Results of the present study are consistent with other reports of MHT improving mood and a sense of well-being in menopausal women with absent or mild depressive symptoms ⁵⁰. The changes in mood scores are consistent with clinical meaningful improvement in mood based on the standard established for clinical trials examining pain control ⁵¹. An expert panel recommended that a change of one standard error of the mean or half of a standard deviation should be considered clinically significant. According to these guidelines, the o-CEE group demonstrated clinically meaningful change at 48m on the depression-dejection and tension-anxiety subscales (Table 3).

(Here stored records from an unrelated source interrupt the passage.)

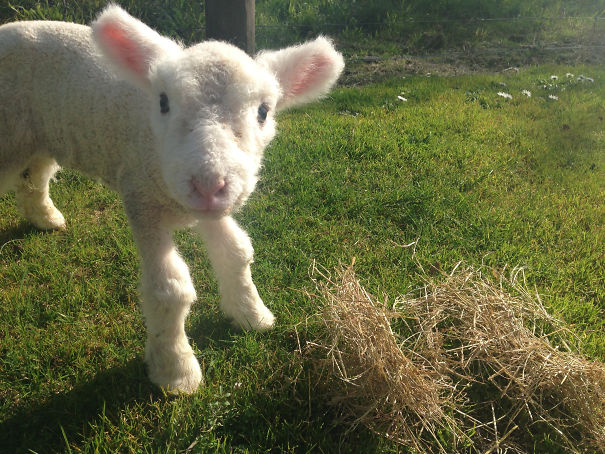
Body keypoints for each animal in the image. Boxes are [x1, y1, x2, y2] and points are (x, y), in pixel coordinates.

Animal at [0, 4, 344, 394]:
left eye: (263, 111)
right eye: (163, 102)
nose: (208, 184)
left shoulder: (206, 205)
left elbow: (236, 252)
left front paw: (252, 314)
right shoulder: (140, 193)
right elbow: (169, 288)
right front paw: (176, 372)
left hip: (41, 135)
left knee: (35, 174)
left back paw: (46, 218)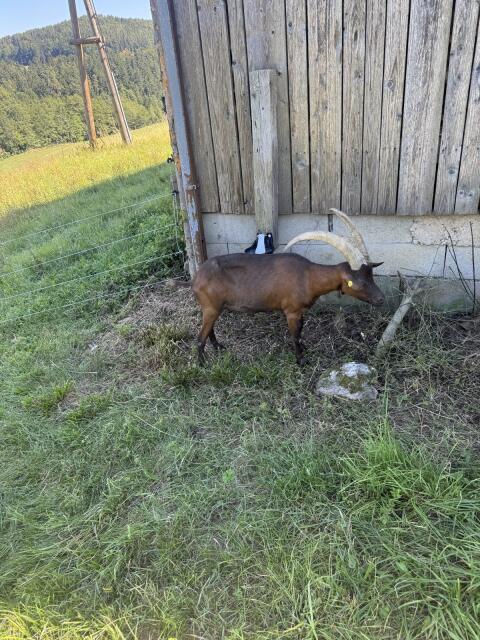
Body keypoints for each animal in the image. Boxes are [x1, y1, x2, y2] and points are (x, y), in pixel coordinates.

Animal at [192, 209, 385, 365]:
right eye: (360, 282)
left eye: (371, 275)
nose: (381, 299)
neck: (307, 276)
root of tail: (197, 277)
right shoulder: (291, 311)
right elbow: (295, 336)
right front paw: (301, 361)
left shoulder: (300, 311)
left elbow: (301, 331)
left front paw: (304, 349)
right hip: (210, 306)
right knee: (200, 337)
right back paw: (202, 363)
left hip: (214, 307)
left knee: (210, 329)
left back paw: (218, 347)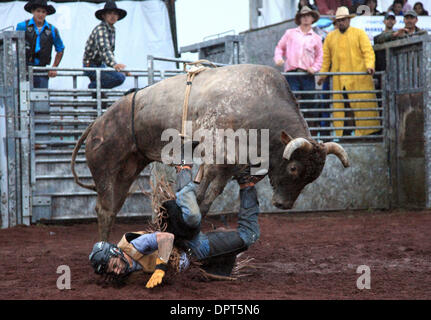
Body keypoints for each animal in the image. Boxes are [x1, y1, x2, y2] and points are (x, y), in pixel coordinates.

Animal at [70, 64, 348, 240]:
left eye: (312, 177)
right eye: (293, 167)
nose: (283, 204)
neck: (258, 104)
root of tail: (96, 125)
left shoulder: (229, 165)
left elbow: (209, 195)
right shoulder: (215, 153)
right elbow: (203, 189)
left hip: (126, 172)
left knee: (112, 206)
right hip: (106, 170)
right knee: (105, 210)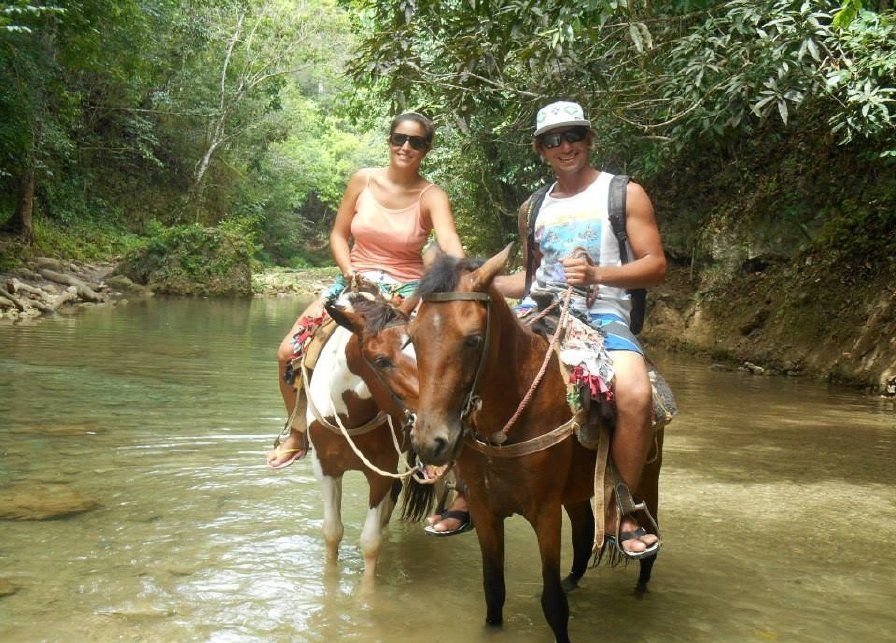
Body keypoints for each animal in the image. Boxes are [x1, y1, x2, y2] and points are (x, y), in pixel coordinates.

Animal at [302, 294, 422, 580]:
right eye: (381, 361)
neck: (349, 416)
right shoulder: (325, 469)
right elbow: (332, 532)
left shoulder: (381, 470)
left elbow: (370, 542)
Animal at [410, 249, 660, 640]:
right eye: (412, 337)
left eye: (472, 340)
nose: (430, 442)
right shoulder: (485, 510)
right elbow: (494, 589)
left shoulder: (545, 512)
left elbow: (554, 605)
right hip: (575, 491)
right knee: (584, 532)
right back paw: (574, 578)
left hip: (649, 477)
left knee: (648, 540)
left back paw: (636, 559)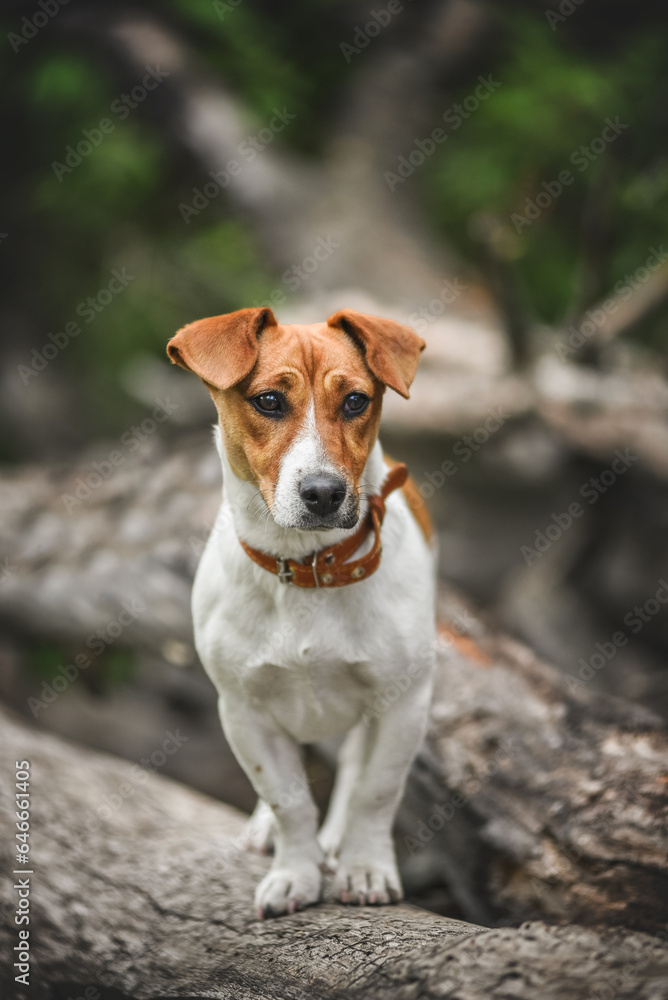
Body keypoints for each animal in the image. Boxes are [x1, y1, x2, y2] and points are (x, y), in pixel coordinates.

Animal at [170, 308, 436, 916]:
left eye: (356, 401)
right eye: (269, 400)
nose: (324, 493)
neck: (309, 569)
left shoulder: (403, 702)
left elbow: (374, 792)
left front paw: (364, 868)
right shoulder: (243, 710)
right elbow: (287, 798)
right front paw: (295, 872)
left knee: (354, 770)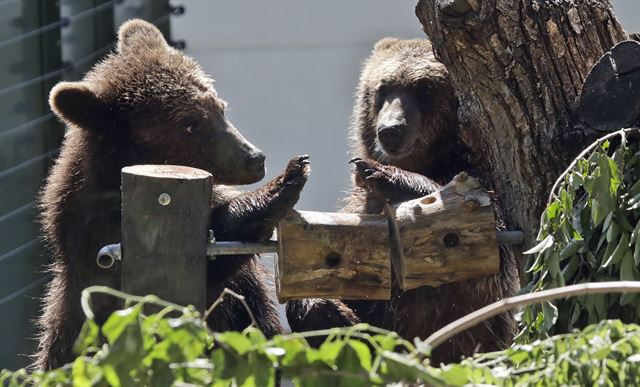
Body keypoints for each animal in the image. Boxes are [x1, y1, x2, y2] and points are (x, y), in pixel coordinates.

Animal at [35, 19, 310, 372]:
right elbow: (215, 254)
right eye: (189, 124)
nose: (254, 158)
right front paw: (289, 177)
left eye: (219, 107)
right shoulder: (103, 235)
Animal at [288, 38, 516, 366]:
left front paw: (378, 172)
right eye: (383, 88)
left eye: (425, 88)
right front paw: (328, 311)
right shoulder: (361, 214)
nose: (390, 131)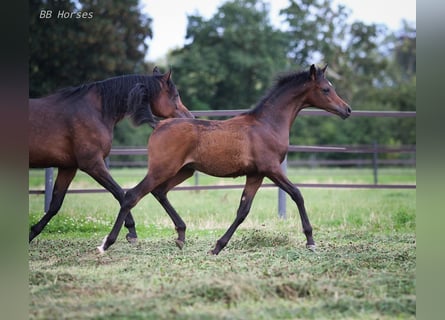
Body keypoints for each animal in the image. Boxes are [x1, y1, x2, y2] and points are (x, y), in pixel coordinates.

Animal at [28, 68, 193, 242]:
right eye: (175, 95)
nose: (189, 118)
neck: (95, 111)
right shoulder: (92, 164)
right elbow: (120, 192)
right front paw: (131, 230)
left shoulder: (68, 167)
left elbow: (55, 204)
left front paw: (33, 232)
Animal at [97, 64, 350, 255]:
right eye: (326, 89)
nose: (347, 110)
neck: (266, 124)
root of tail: (158, 124)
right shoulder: (271, 168)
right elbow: (297, 194)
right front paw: (310, 240)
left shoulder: (256, 174)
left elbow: (243, 210)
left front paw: (217, 246)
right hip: (162, 169)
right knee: (132, 196)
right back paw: (107, 243)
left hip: (183, 171)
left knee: (159, 192)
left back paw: (180, 235)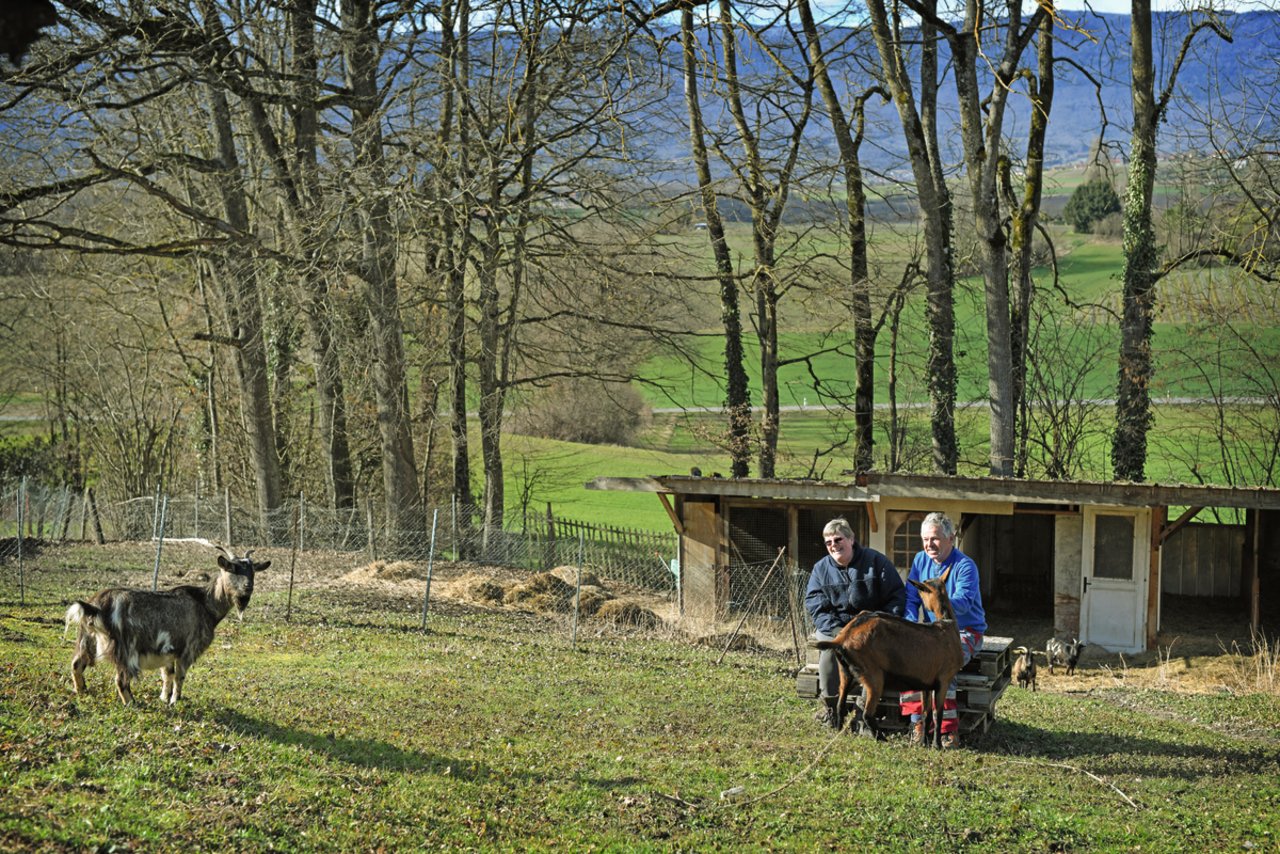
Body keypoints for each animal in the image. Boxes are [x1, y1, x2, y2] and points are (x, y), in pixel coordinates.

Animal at [65, 547, 270, 706]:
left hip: (86, 638)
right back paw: (132, 703)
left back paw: (82, 692)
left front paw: (164, 697)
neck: (205, 604)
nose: (248, 588)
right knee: (121, 680)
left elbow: (167, 675)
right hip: (125, 648)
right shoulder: (187, 649)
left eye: (253, 571)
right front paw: (174, 701)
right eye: (231, 568)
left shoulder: (168, 651)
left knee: (76, 665)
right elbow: (179, 676)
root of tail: (96, 606)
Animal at [819, 568, 962, 747]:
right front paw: (937, 745)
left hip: (847, 673)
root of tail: (842, 639)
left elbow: (926, 713)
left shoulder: (926, 684)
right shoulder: (944, 680)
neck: (947, 626)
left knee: (840, 703)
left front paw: (924, 743)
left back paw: (840, 732)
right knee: (867, 713)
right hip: (874, 676)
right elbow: (938, 713)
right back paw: (882, 738)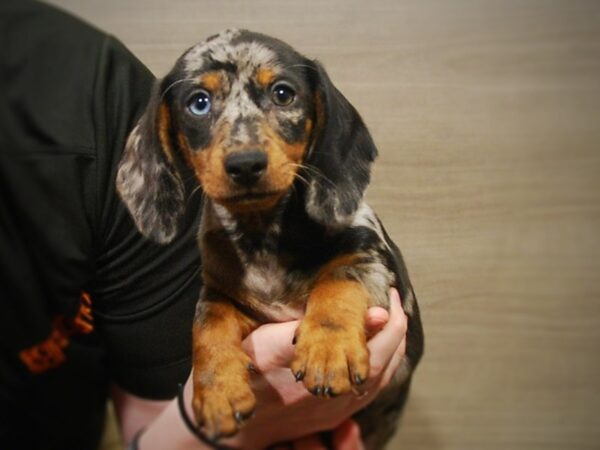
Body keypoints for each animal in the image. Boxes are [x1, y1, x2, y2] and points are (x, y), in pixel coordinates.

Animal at [117, 29, 424, 448]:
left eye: (283, 94)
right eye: (199, 102)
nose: (245, 164)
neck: (261, 232)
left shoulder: (371, 256)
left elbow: (337, 281)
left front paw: (328, 351)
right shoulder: (223, 294)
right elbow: (207, 323)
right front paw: (217, 392)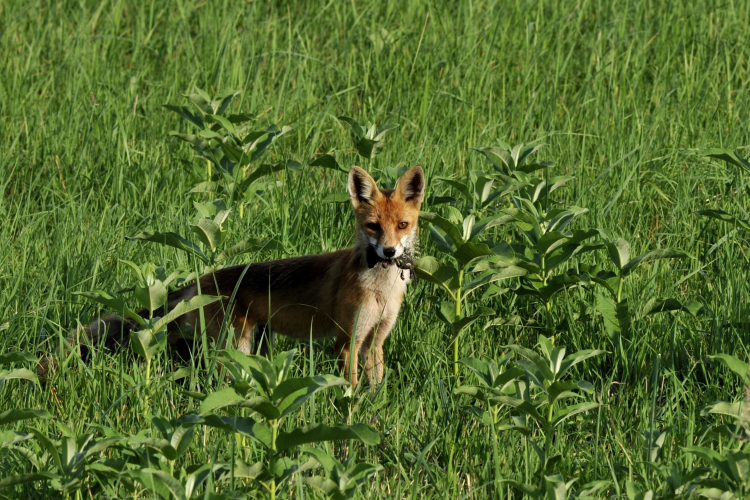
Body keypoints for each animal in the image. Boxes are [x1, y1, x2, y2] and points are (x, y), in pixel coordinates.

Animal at [41, 166, 426, 384]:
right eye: (373, 226)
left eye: (402, 225)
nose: (389, 252)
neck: (381, 289)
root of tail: (198, 282)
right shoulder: (346, 342)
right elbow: (351, 390)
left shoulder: (375, 341)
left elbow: (376, 388)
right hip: (235, 345)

Results of the present study also are consistent with other reports of positive correlations between plasma estrone and 17β-estradiol on platelet 5-HT levels in non-depressed postmenopausal women ¹⁵. However, only in the oCEE group were scores for depression-dejection and anger-hostility related to platelet content of 5-HT. This difference between oCEE and tE2 treatments most likely reflects different pharmacokinetics and physiological mechanisms of action of estrogens metabolites associated with the two formulations. The oral preparation of conjugated equine estrogens (CEE) contains E1, as well as estrone sulfate and 17β-estradiol sulfate, which have lower binding affinity for the estrogen receptor than 17β-estradiol. Therefore, ligand-bound estrogen receptors will affect modulation of the serotonergic system differently at multiple control points, including increasing enzymatic expression of tryptophan hydroxylase-2, the rate limiting enzyme for 5-HT synthesis, and release and uptake through increased 5-HT receptor and transporter expression ^{5, 52, 53}. E1 can be converted to 17β-estradiol and as such may serve as a circulating storage form of the hormone ⁴⁰. Therefore, circulating levels of E2 may not be reflective of conversion of E1 to E2 at the tissue level in the oCEE group.

Limitations

This study has several limitations. First, the analysis utilized only change from baseline at one time point (48 months) and does not take into account longitudinal variability ⁵⁴. Second, concentrations of 5-HT in platelet lysate may not reflect that released following agonist activation of platelets as might occur during reactive hyperemia ⁵⁵. Third, 5-HT measured in platelets is only an estimate of synthesis and transporter activity in the brain. Fourth, effects of MHT on mood reporting may be biased as POMS is a profile of immediate mood state and may be influenced by personal transient circumstances. Fifth, 5-HT is a monoamine derived from the amino acid tryptophan, the levels of which are affected by food intake. Oral intake of 5-HT cannot pass into the serotonergic pathway of CNS, unless it is metabolized to 5-hydroxytryptophan (5-HTP), although this factor may be limited as samples were collected after an overnight fast. In addition, the active smokers were in the tE2 group and it is unclear how this cardiovascular risk factor would affect 5-HT metabolism. Finally, KEEPS-Cog participants were a homogenous population of healthy Caucasian women and therefore, results may not generalize to a population of women with various cardiovascular risk factors.

Conclusion

The platelet content of 5-HT and its associations to E2/E1 ratio differ between oCEE and transdermal E2, suggesting that local concentrations of estrogen metabolites affect 5-HT uptake and synthesis. Although both oCEE and transdermal tE2 improved mood, mechanisms involving synthesis and activation of 5-HT transporters with neuronal activation may differ as higher platelet content of 5-HT, as a surrogate for synthesis and uptake, was associated with improved mood only in the oCEE group. It was not possible to identify a relationship between platelet 5-HT and vascular remodeling reflected by changes in CIMT. However, analysis of platelet 5-HT with a more dynamic and transient measure of cardiovascular function, for example, endothelial reactive hyperemia, provides insight into interactions among MHT, 5-HT, endothelial and platelet physiology. Additional studies are needed to determine how various formulations of MHT affect mood, 5-HT and cardiovascular risk relative to variants in genes encoding enzymes which metabolize E1 to E2 and their sulfonation and genes encoding estrogen receptors.